#### DATA ####

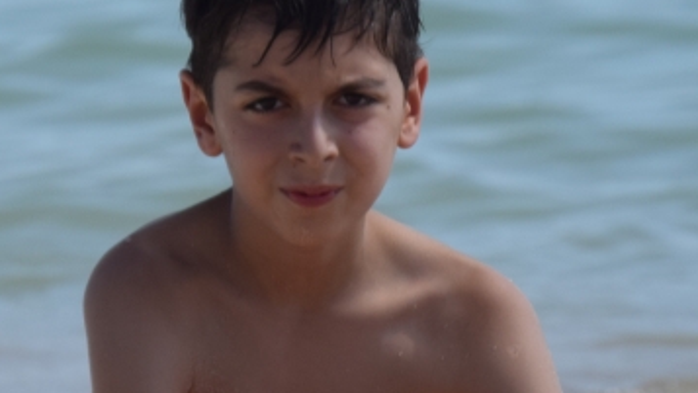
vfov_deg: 1.3
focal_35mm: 901
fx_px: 16680
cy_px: -33
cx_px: 248
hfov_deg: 2.4
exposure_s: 1/1000
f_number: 5.6
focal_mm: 200
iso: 400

####

▶ **WORK ORDER**: Output all of the entries once more, word for word, with the images removed.

▶ **FINAL ANSWER**:
vfov_deg: 1.3
focal_35mm: 901
fx_px: 16680
cy_px: -33
cx_px: 248
hfov_deg: 2.4
exposure_s: 1/1000
f_number: 5.6
focal_mm: 200
iso: 400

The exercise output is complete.